Table 1: Overview of the two classifications and biological activity. [11]
CLASSIFICATION TYPE GHARBI ET AL. | WHO-IWGE | CLASSIFYING FEATURES | STAGE |
---|---|---|---|
I | CE 1 | Univesicular fluid collection/simple cyst | Active |
III | CE 2 | Multivesicular fluid collection with multiple daughter cysts or septae (honeycomb) | Active |
II | CE 3 A | Fluid collection with membranes detached (water lily sign) | Transitional |
III | CE 3 B | Daughter cysts in solid matrix | Transitional |
IV | CE 4 | Cysts with heterogenous matrix, no daughter cysts | Inactive/degenerative |
V | CE 5 | Solid cystic wall | Inactive/degenerative |
Treatment and control
Treatment should be given to all patients with vital cysts, as complications may be fatal or lead to morbidity with prolonged hospitalization. Furthermore, CE might pose a large social and economic burden on patients. Several treatment options are at hand: chemotherapy, surgery, percutaneous drainage and wait-and-see.

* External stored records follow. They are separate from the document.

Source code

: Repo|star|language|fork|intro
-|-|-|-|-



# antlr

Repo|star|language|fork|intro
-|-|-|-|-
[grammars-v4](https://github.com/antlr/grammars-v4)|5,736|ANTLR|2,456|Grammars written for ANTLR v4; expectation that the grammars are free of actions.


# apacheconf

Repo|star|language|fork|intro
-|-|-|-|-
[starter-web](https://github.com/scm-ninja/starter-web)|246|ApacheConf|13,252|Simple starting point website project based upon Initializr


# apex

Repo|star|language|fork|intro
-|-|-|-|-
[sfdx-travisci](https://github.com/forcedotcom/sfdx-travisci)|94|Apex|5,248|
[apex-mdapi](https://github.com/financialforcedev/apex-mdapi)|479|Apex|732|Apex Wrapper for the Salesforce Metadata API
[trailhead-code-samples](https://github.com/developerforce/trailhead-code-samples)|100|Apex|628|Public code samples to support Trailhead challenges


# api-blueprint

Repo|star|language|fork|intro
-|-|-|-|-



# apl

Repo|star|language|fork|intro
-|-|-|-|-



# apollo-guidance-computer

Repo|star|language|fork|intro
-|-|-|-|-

Chemotherapy consists of anthelmintic drugs, such as albendazole and mebendazole. It is mostly effective in the very early stages of uncomplicated CE and pre- and/or perioperatively, reducing the chance of dissemination and anaphylaxis. The surgical approach has long been the gold standard in treatment of CE and can consist of a conservative, radical, or laparoscopic technique. The PAIR technique (puncture, aspiration, injection, reaspiration) uses ultrasound to puncture the cyst, destruction of the protoscolices using a scolicidal fluid, and re-aspiration of this fluid after 15-20 minutes. PAIR is effective in early stages of the disease with clear cyst content (CE 2). At the Amsterdam UMC, a modified percutaneous technique was developed and frequently used, called PEVAC (percutaneous evacuation of cyst content). PEVAC may serve as a less invasive alternative to surgery in mature cysts (CE 3), reducing complications and hospital stay with a similar recurrence rate. [14] In an ongoing literature review, similar recurrence rates were found after percutaneous techniques vs. surgery in more mature cysts, while percutaneous techniques led to less complications and shorter hospital stay. This is in agreement with UMCA’s experience with percutaneous treatment of almost 300 CE patients over a period of more than twenty years (unpublished data). The last treatment option is the wait-and-see approach, usually in patients with CE 4 or CE 5 type cysts. [15] In various previously endemic countries, CE has been eliminated by implementing effective CE control strategies, primarily using a One Health approach. According to the WHO, the combination of deworming dogs, vaccination of lambs, and culling of older sheep could eliminate CE globally in less than ten years. However, as for many NTDs, data on CE are scarce. [4]
Conclusion
Cystic echinococcosis is one of the WHO’s twenty neglected diseases. In high-income countries, it is increasingly important as an imported disease in migrants and other travellers from endemic countries. In low- and middle-income countries, it may cause significant morbidity and mortality if left untreated, posing an important burden on local health facilities. CE is a typical example of how animal and human health are interrelated, underlining the One Health approach as recommended by the WHO.